┏━━
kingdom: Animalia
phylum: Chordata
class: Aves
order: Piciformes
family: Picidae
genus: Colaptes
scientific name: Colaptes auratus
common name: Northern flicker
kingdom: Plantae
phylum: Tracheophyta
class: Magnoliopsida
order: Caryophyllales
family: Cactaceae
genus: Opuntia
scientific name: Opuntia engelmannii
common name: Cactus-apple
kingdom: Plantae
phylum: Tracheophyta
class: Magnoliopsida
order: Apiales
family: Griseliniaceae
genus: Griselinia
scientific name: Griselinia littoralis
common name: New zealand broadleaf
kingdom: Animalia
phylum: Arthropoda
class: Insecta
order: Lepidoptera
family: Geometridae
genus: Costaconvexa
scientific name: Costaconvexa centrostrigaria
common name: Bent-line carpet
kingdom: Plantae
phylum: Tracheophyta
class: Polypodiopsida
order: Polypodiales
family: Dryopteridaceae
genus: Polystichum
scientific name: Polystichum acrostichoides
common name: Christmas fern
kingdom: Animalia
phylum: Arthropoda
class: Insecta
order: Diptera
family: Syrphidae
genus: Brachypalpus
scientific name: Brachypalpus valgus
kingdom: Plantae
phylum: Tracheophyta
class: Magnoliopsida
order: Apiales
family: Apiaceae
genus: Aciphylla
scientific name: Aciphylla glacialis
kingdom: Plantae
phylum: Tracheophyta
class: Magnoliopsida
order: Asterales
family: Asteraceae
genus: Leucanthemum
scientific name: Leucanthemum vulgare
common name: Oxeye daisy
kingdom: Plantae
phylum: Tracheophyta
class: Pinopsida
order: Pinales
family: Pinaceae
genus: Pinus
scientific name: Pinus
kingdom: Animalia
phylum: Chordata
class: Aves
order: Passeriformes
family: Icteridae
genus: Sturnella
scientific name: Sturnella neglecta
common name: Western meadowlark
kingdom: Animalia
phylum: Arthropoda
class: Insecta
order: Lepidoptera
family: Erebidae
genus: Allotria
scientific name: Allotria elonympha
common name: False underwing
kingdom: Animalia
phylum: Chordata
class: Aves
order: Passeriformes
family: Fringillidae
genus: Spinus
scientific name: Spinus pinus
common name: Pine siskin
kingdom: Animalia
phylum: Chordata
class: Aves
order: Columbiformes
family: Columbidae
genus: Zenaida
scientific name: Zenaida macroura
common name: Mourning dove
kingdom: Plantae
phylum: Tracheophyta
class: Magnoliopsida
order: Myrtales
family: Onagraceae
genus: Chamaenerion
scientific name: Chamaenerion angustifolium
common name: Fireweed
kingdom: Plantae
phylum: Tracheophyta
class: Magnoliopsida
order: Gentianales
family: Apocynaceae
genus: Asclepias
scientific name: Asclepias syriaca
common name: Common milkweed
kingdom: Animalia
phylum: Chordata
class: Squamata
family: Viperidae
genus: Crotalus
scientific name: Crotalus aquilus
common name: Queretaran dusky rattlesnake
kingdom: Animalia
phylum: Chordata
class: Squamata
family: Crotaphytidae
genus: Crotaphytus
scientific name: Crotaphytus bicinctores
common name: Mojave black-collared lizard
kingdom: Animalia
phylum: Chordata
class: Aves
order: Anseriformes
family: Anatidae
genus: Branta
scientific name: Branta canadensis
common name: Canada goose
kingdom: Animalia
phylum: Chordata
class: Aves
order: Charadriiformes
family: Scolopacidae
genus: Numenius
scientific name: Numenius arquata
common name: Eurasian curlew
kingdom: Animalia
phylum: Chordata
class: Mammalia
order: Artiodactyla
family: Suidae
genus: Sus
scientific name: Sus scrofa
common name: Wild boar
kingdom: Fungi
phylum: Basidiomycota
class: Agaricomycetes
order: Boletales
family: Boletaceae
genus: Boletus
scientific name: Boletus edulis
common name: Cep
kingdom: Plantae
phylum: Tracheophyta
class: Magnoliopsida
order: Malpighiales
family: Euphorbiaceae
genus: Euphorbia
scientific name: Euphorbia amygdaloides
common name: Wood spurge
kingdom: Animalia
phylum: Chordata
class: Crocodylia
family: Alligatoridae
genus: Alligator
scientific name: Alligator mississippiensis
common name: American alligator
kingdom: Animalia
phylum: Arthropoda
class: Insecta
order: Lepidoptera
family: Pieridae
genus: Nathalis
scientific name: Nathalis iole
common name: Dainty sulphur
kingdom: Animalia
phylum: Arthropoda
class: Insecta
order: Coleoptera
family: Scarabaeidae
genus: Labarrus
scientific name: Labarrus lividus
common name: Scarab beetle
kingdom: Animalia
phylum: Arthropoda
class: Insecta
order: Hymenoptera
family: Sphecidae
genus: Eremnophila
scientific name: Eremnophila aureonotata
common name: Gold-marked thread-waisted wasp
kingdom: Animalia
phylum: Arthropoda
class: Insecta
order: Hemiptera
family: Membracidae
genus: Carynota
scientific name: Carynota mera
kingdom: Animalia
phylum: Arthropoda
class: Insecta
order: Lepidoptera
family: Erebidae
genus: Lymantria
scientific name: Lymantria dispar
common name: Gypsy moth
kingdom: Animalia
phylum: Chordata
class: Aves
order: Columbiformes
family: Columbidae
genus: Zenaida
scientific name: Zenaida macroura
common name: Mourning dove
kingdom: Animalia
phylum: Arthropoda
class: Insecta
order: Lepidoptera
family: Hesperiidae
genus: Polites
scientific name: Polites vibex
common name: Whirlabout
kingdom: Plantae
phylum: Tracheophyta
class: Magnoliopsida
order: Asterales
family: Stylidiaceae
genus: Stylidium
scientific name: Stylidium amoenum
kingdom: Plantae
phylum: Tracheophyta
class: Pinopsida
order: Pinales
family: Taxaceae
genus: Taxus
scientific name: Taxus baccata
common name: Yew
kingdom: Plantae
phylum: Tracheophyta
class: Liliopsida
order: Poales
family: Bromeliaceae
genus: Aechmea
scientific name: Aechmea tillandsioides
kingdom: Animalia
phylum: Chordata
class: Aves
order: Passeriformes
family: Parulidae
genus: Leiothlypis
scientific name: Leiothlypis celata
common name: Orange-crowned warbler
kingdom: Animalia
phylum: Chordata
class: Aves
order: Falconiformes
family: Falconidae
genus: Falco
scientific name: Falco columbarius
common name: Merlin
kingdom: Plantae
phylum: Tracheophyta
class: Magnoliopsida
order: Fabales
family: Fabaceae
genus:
┗━━
#### Your objective:
Turn the listing into a numbered list, from its first line up to and including the line with "genus: Opuntia". Leave out any blank lines.

#### Final result:
1. kingdom: Animalia
2. phylum: Chordata
3. class: Aves
4. order: Piciformes
5. family: Picidae
6. genus: Colaptes
7. scientific name: Colaptes auratus
8. common name: Northern flicker
9. kingdom: Plantae
10. phylum: Tracheophyta
11. class: Magnoliopsida
12. order: Caryophyllales
13. family: Cactaceae
14. genus: Opuntia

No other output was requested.